(Records shown begins)

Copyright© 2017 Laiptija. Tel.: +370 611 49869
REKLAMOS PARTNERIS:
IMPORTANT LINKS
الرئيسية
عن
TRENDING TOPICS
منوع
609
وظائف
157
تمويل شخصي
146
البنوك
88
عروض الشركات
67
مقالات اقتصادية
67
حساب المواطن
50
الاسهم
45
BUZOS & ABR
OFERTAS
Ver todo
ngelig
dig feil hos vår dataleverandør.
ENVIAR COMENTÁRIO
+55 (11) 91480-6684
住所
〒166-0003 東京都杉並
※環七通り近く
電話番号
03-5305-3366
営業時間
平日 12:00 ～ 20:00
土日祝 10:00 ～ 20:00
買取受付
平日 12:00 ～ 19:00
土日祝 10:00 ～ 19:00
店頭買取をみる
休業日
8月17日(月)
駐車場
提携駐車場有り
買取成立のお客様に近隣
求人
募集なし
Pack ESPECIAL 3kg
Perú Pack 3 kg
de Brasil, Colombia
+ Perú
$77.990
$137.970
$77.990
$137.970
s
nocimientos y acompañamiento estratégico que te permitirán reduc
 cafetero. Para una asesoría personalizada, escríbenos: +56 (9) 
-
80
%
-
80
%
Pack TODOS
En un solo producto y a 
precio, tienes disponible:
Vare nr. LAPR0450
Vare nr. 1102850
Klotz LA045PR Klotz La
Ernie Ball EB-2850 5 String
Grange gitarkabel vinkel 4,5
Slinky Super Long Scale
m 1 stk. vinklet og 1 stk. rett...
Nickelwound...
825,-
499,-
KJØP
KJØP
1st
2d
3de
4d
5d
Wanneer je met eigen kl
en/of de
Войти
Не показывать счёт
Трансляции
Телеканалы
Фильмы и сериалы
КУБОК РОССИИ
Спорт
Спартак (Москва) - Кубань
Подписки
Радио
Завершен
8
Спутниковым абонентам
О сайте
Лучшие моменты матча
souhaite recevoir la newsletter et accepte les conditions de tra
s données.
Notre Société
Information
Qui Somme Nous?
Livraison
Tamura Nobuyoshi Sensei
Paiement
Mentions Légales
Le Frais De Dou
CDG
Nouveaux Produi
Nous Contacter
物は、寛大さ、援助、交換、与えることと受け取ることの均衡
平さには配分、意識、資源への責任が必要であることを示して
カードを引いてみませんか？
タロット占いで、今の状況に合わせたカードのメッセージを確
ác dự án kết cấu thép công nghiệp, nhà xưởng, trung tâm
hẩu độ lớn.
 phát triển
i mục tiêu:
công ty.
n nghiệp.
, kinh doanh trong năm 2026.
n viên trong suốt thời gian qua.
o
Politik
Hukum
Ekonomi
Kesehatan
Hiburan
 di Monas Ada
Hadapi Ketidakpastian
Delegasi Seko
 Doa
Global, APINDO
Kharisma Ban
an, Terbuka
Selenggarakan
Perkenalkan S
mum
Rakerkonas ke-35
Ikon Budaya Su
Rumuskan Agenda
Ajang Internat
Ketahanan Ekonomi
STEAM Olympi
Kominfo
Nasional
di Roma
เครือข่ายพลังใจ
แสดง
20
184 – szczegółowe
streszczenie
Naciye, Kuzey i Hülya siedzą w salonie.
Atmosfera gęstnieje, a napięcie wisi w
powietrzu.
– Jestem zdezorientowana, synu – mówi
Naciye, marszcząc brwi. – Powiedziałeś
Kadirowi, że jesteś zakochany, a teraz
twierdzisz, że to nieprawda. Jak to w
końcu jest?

(Records shown ends)

Could you give back every line of the records above, in the same order and without changing anything?

Copyright© 2017 Laiptija. Tel.: +370 611 49869
REKLAMOS PARTNERIS:
IMPORTANT LINKS
الرئيسية
عن
TRENDING TOPICS
منوع
609
وظائف
157
تمويل شخصي
146
البنوك
88
عروض الشركات
67
مقالات اقتصادية
67
حساب المواطن
50
الاسهم
45
BUZOS & ABR
OFERTAS
Ver todo
ngelig
dig feil hos vår dataleverandør.
ENVIAR COMENTÁRIO
+55 (11) 91480-6684
住所
〒166-0003 東京都杉並
※環七通り近く
電話番号
03-5305-3366
営業時間
平日 12:00 ～ 20:00
土日祝 10:00 ～ 20:00
買取受付
平日 12:00 ～ 19:00
土日祝 10:00 ～ 19:00
店頭買取をみる
休業日
8月17日(月)
駐車場
提携駐車場有り
買取成立のお客様に近隣
求人
募集なし
Pack ESPECIAL 3kg
Perú Pack 3 kg
de Brasil, Colombia
+ Perú
$77.990
$137.970
$77.990
$137.970
s
nocimientos y acompañamiento estratégico que te permitirán reduc
 cafetero. Para una asesoría personalizada, escríbenos: +56 (9) 
-
80
%
-
80
%
Pack TODOS
En un solo producto y a 
precio, tienes disponible:
Vare nr. LAPR0450
Vare nr. 1102850
Klotz LA045PR Klotz La
Ernie Ball EB-2850 5 String
Grange gitarkabel vinkel 4,5
Slinky Super Long Scale
m 1 stk. vinklet og 1 stk. rett...
Nickelwound...
825,-
499,-
KJØP
KJØP
1st
2d
3de
4d
5d
Wanneer je met eigen kl
en/of de
Войти
Не показывать счёт
Трансляции
Телеканалы
Фильмы и сериалы
КУБОК РОССИИ
Спорт
Спартак (Москва) - Кубань
Подписки
Радио
Завершен
8
Спутниковым абонентам
О сайте
Лучшие моменты матча
souhaite recevoir la newsletter et accepte les conditions de tra
s données.
Notre Société
Information
Qui Somme Nous?
Livraison
Tamura Nobuyoshi Sensei
Paiement
Mentions Légales
Le Frais De Dou
CDG
Nouveaux Produi
Nous Contacter
物は、寛大さ、援助、交換、与えることと受け取ることの均衡
平さには配分、意識、資源への責任が必要であることを示して
カードを引いてみませんか？
タロット占いで、今の状況に合わせたカードのメッセージを確
ác dự án kết cấu thép công nghiệp, nhà xưởng, trung tâm
hẩu độ lớn.
 phát triển
i mục tiêu:
công ty.
n nghiệp.
, kinh doanh trong năm 2026.
n viên trong suốt thời gian qua.
o
Politik
Hukum
Ekonomi
Kesehatan
Hiburan
 di Monas Ada
Hadapi Ketidakpastian
Delegasi Seko
 Doa
Global, APINDO
Kharisma Ban
an, Terbuka
Selenggarakan
Perkenalkan S
mum
Rakerkonas ke-35
Ikon Budaya Su
Rumuskan Agenda
Ajang Internat
Ketahanan Ekonomi
STEAM Olympi
Kominfo
Nasional
di Roma
เครือข่ายพลังใจ
แสดง
20
184 – szczegółowe
streszczenie
Naciye, Kuzey i Hülya siedzą w salonie.
Atmosfera gęstnieje, a napięcie wisi w
powietrzu.
– Jestem zdezorientowana, synu – mówi
Naciye, marszcząc brwi. – Powiedziałeś
Kadirowi, że jesteś zakochany, a teraz
twierdzisz, że to nieprawda. Jak to w
końcu jest?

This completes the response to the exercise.